Director general Digby Jones revealed the outcome of a two-month consultation with business representatives from all the English regions. He has written to the prime minister Tony Blair setting out the concerns.
Mr Jones warned that these assemblies will be 'just another tier of bureaucracy on top of a plethora of decision-making bodies'. He urged ministers at Labour's local government conference in Cardiff this weekend to concentrate on:
* simplifying overly complex regional decision-making processes
* raising the performance of widely-supported regional development agencies
* pushing through proposals for speeding up the planning process
* sorting out problems with the UK's transport infrastructure urgently
* improving the skills base
'This is an ambitious agenda for action that would make a real difference to economic growth in the English regions,' Mr Jones said. 'RDAs are a good route to focus this action. The government must deliver on this agenda and not get distracted by other energy-consuming initiatives that are of questionable value.'
He added: 'Local government can be a solution not a problem. But business does not want an ineffective and expensive talking shop.
'We have little confidence that elected assemblies would be best able to tackle the problems of economic growth and job creation or that they would attract good enough people to make a real difference.
'Having more politicians will not address the need for more investment and skilled people. Another layer of similar politicians will cost money, cause delay and do nothing to help the restructuring of business in England.'
The CBI director general will add that firms are so far unimpressed with the business benefits of devolution.
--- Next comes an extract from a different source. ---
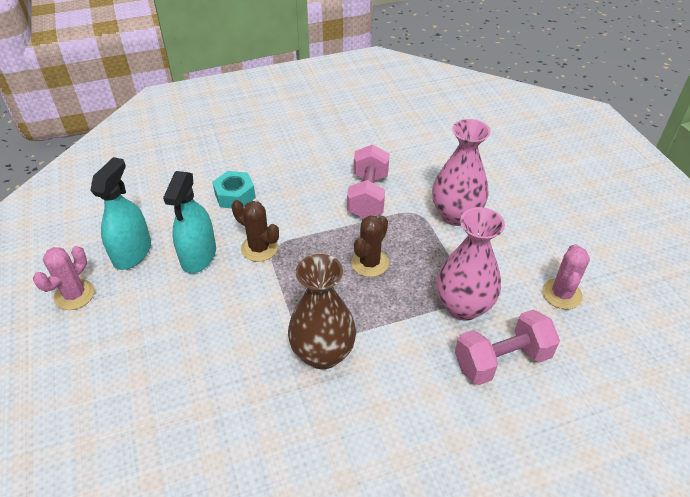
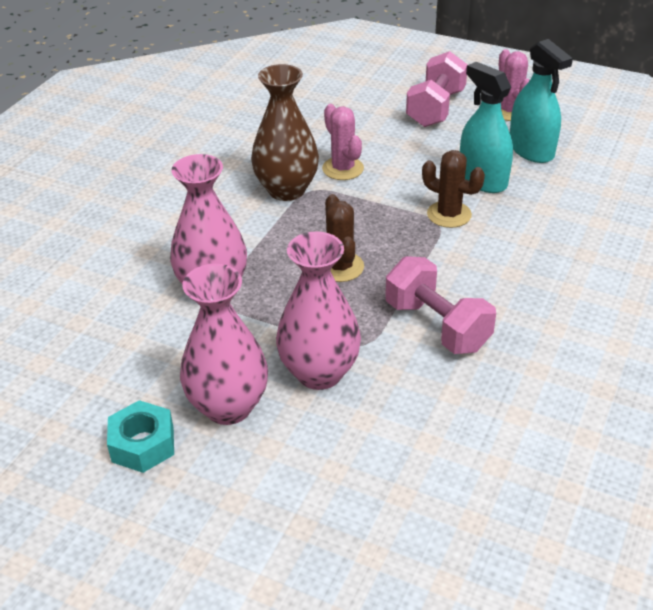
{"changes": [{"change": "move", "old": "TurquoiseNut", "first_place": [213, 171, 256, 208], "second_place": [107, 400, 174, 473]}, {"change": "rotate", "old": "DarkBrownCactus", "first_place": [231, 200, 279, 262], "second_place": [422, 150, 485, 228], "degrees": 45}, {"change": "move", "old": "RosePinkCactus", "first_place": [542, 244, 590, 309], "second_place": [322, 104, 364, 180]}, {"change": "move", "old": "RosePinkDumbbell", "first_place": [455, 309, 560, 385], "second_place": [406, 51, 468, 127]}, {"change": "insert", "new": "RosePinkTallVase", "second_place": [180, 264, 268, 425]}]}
'Firms in Scotland and Wales accepted, of course, the referendum results creating the Scottish parliament and Welsh assembly. But there is a great deal of scepticism about the positive impact these institutions have had on wealth creation. Political rhetoric does nothing for competitiveness.'
He will conclude: 'Business is not looking for constitutional tinkering. It is looking for action that will make a real difference to the long-standing economic problems that many regions face. RDAs are getting there. Ministers would be wise to ensure they deliver.'
The government plans to publish later this year a white paper on regional governance, which is set to include plans for elected regional assemblies where there is local support.